I need to login to a site at one url (ex: 'www.targetsite.com/login') and then navigate to another site to scrape data (ex: 'www.targetsite.com/data'). This is because the site auto directs you to the home page after you login, no matter which url you used to access the site to begin with.
I'm using the mechanize python library (old I know, but it has some functions I'll need later on & is a good learning experience).

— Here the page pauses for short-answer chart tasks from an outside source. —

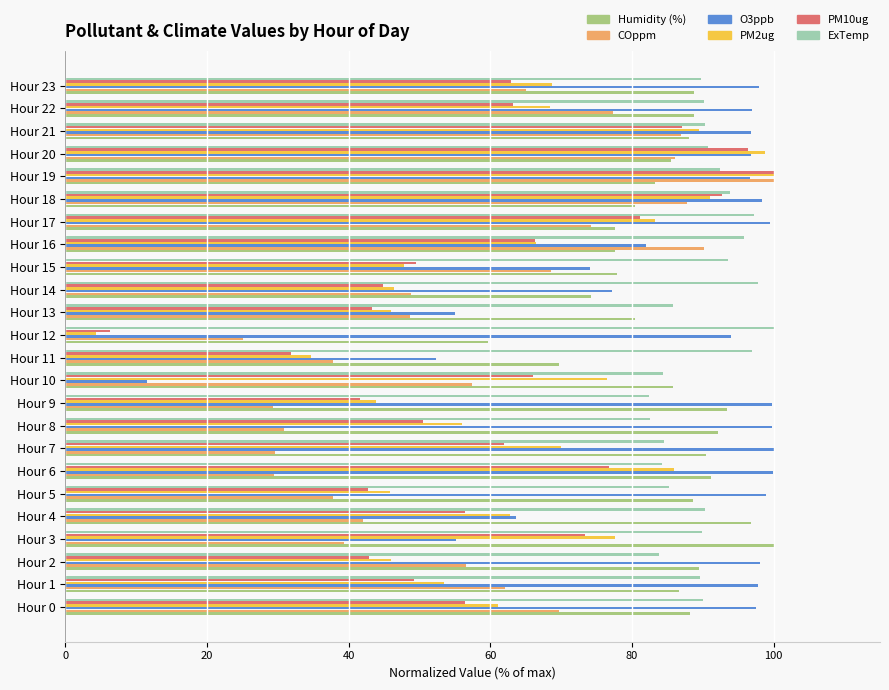

What is the average value of the ExTemp series?

90.0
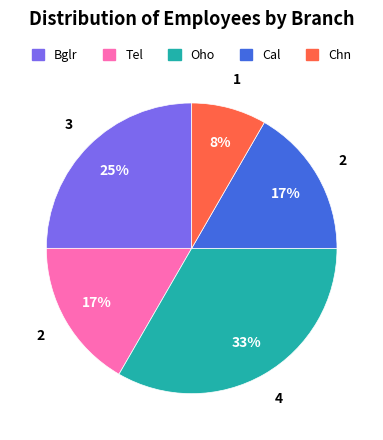

Does Oho account for over 50% of the chart?

No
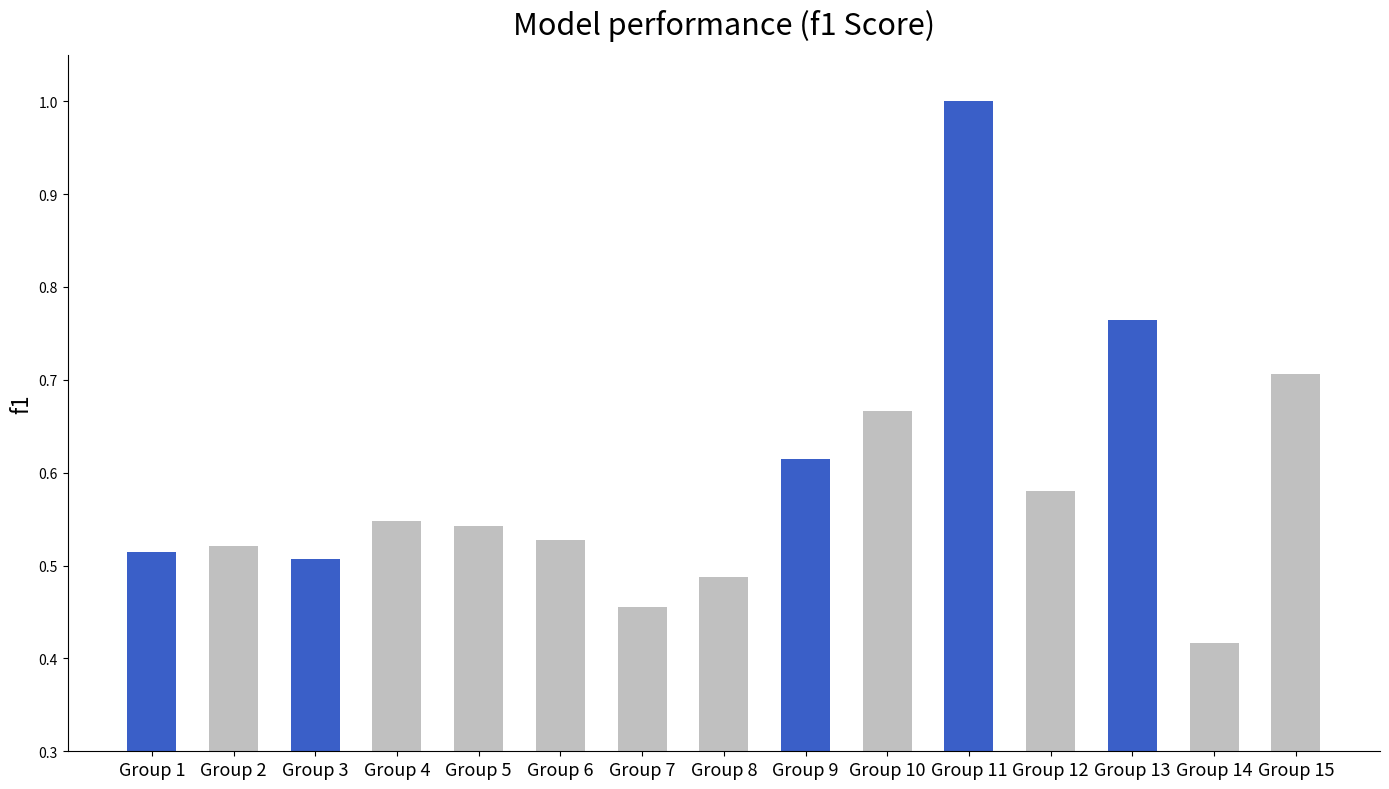

What is the sum of the values at Group 5 and Group 7?

1.0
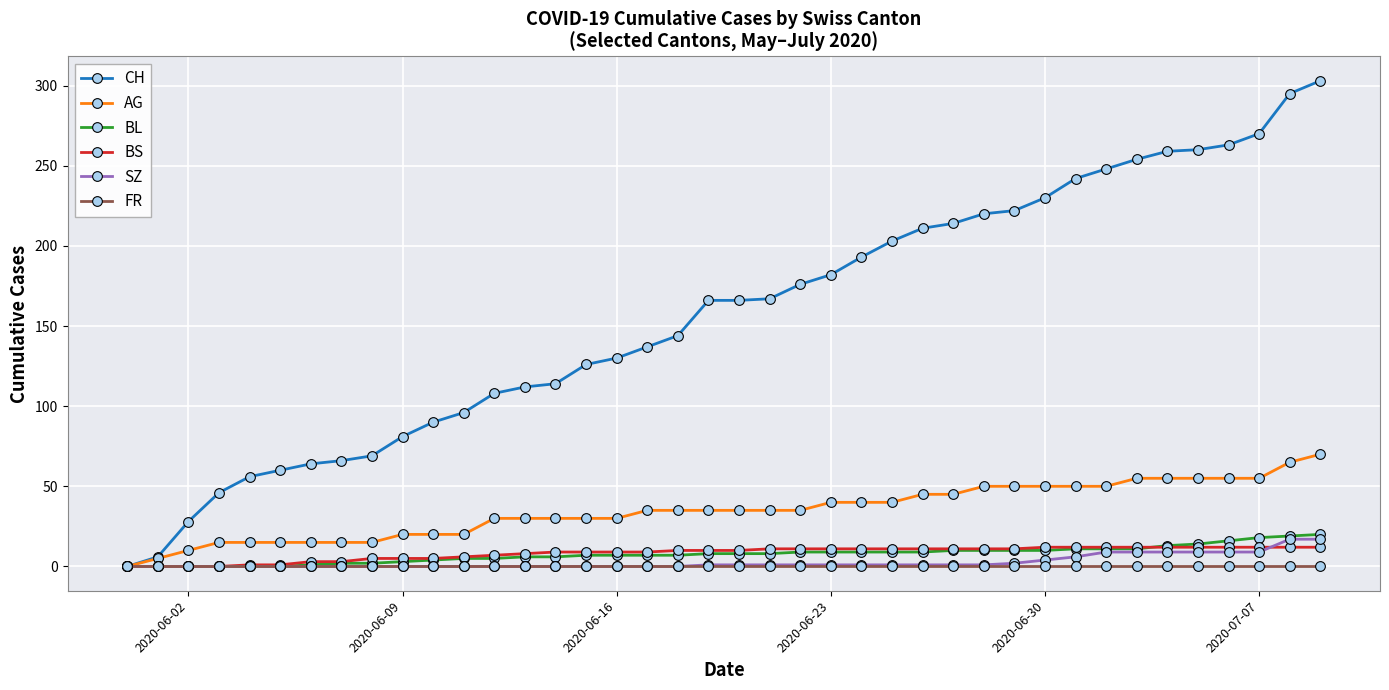

Which series has the widest spread of values?

CH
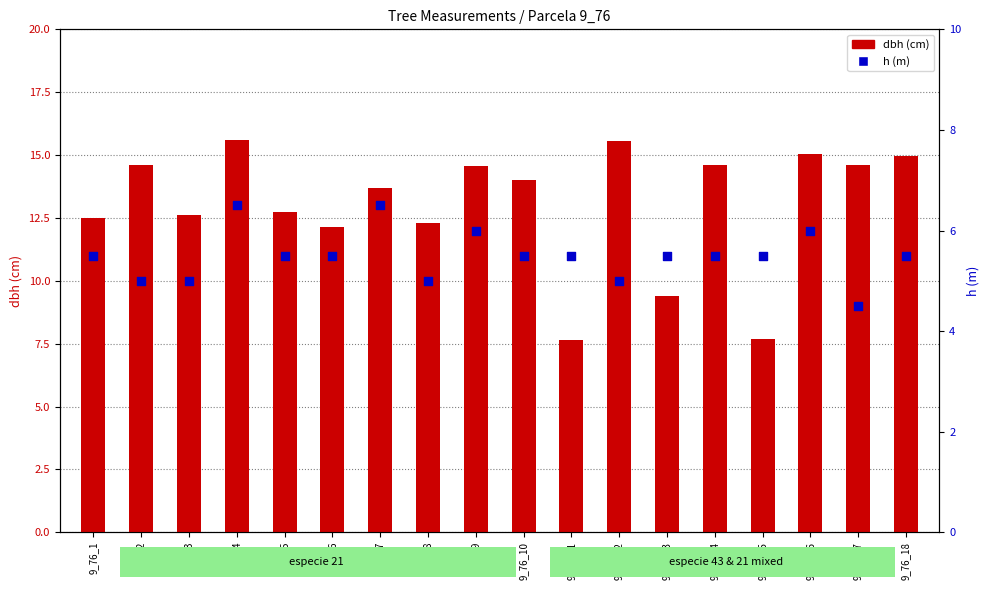

Which series contains the lowest Y value?

h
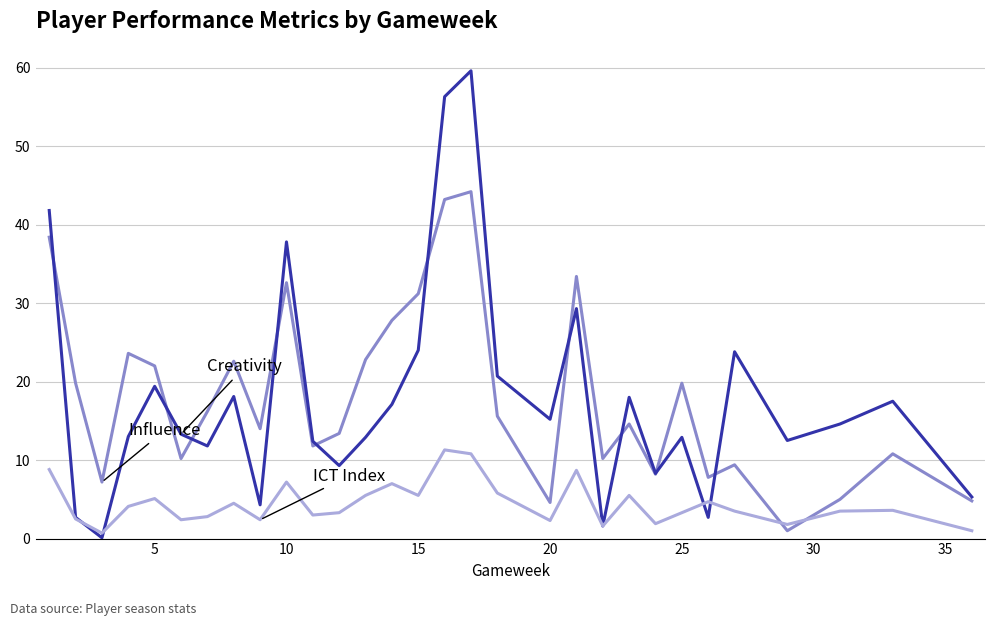

What is the maximum value shown in the chart?

59.6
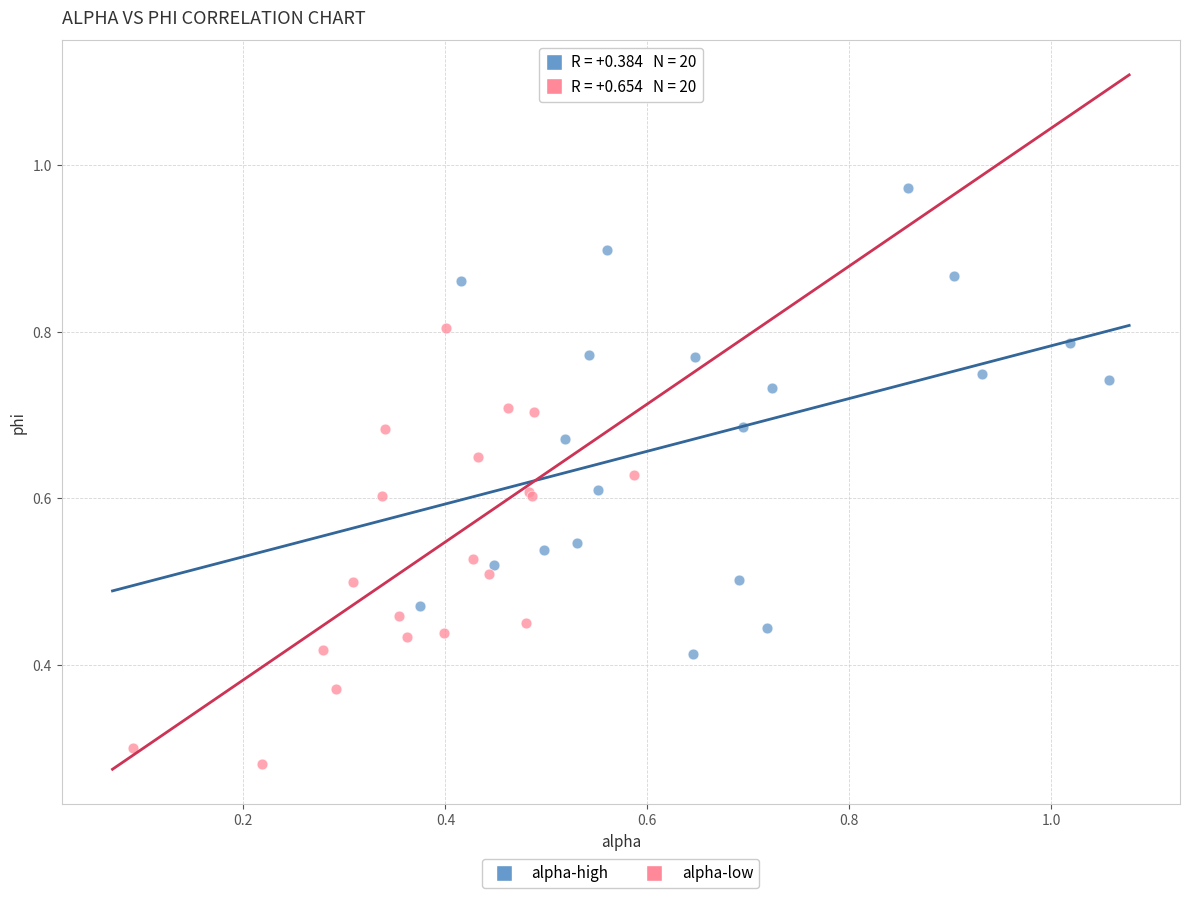

Which series contains the highest Y value?

alpha-high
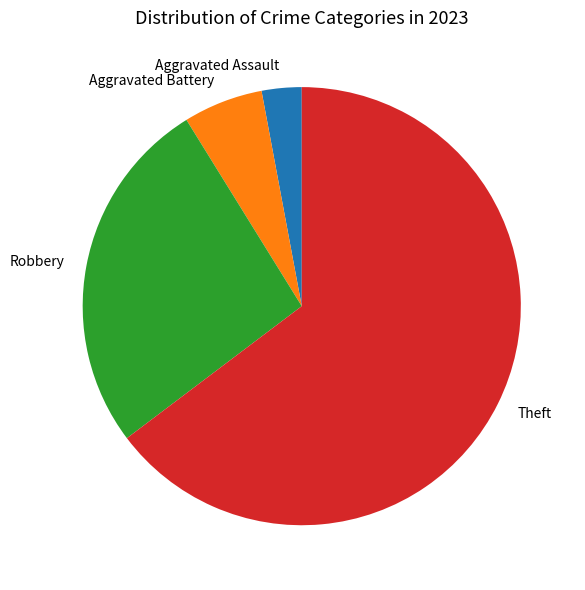

Which has a higher value, Aggravated Battery or Aggravated Assault?

Aggravated Battery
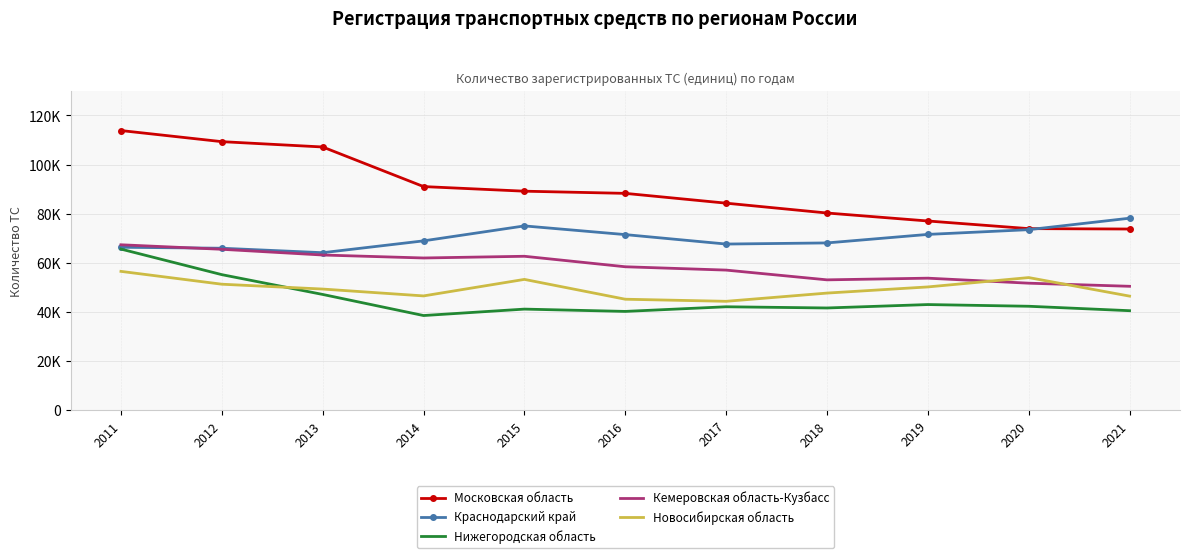

What is the value of the Кемеровская область-Кузбасс point at the 7th from the left?

57058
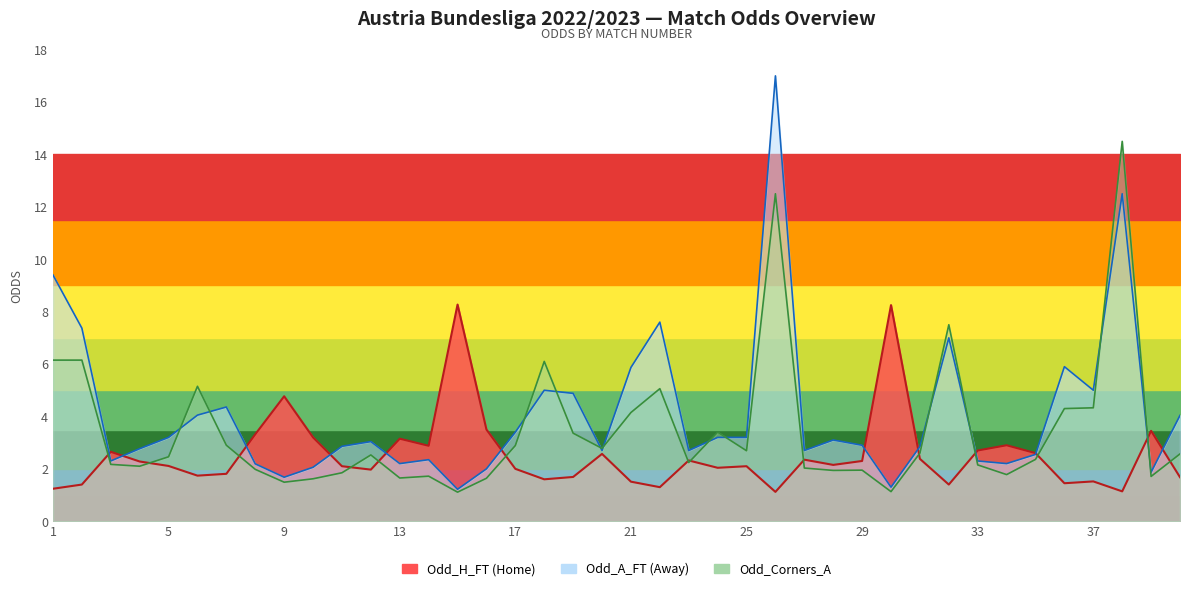

Is it true that Odd_A_FT equals 4.3 at 27?

False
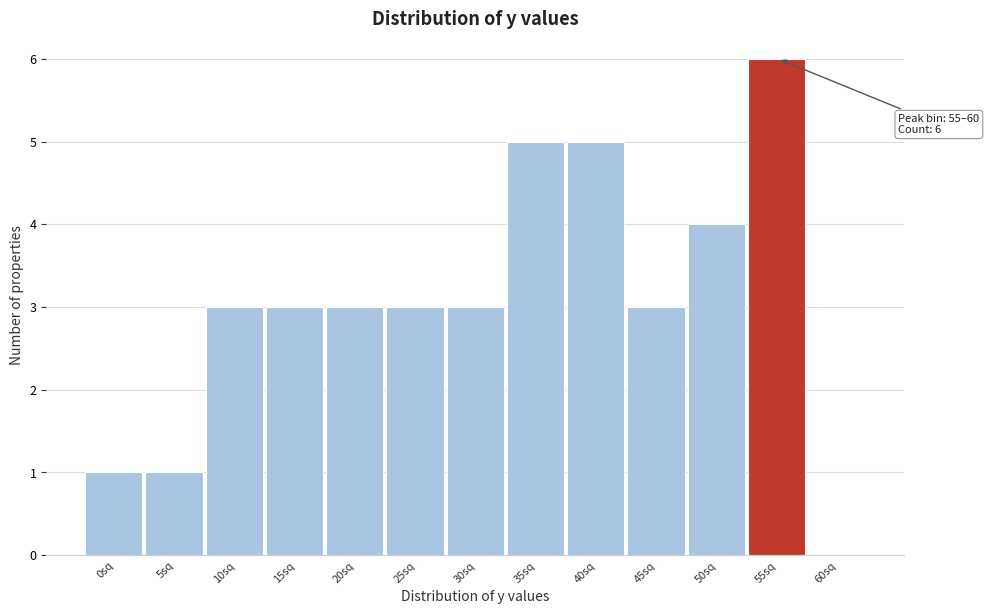

Reading right to left, what are all the values shown in this chart?

60sq=0	55sq=6	50sq=4	45sq=3	40sq=5	35sq=5	30sq=3	25sq=3	20sq=3	15sq=3	10sq=3	5sq=1	0sq=1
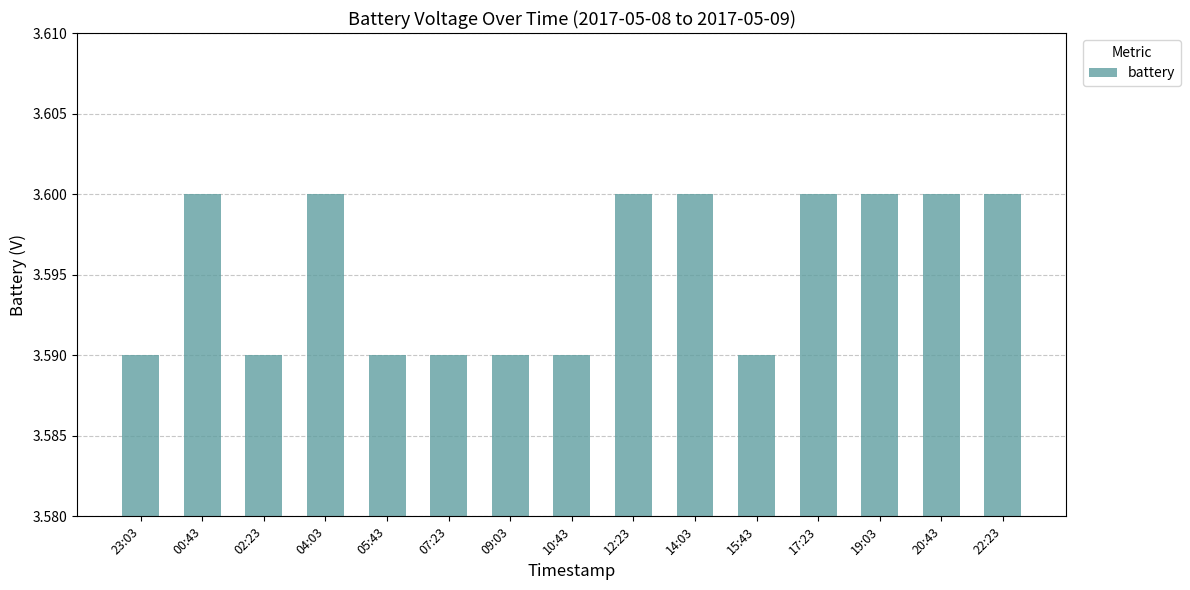

Does the chart contain stacked bars?

No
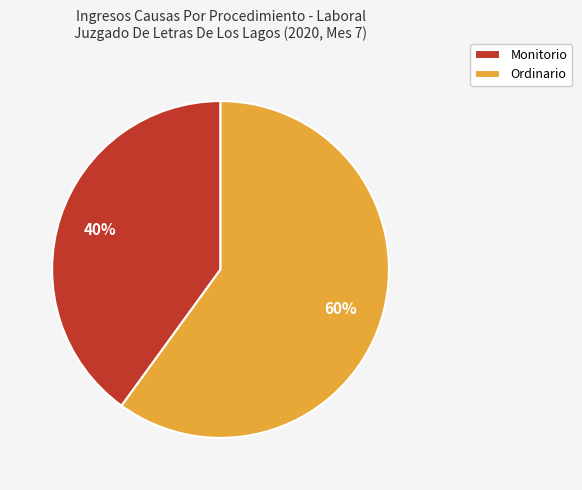

How many slices are in this pie chart?

2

The problem I'm facing is that the cookiejar doesn't seem to be working the way I thought it would
import mechanize
import Cookie
import cookielib
cj = cookielib.LWPCookieJar()
br = mechanize.Browser()
br.set_cookiejar(cj)
###browser emulation
br.set_handle_robots(False)
br.addheaders = [('User-agent', 'Mozilla/5.0 (X11; U; Linux i686; en-US; rv:1.9.0.1) Gecko/2008071615 Fedora/3.0.1-1.fc9 Firefox/3.0.1')]
###login
login_url = "https://targetsite.org/login"
br.open(login_url)
br.select_form(action="https://targetsite.org/wp-login.php?wpe-login=true")
br.form['log'] = 'login'
br.form['pwd'] = 'password
br.submit()
target_url = "https://targetsite.com/data"
br.open(target_url)
soup = BeautifulSoup(br.response().read())
body_tag = soup.body
all_paragraphs = soup.find_all('p')
print(body_tag.text)
Wierdly, the site doesn't seem to be registering my logged in state and is redirecting my mechanise br back to the login screen. Any idea of what's going on?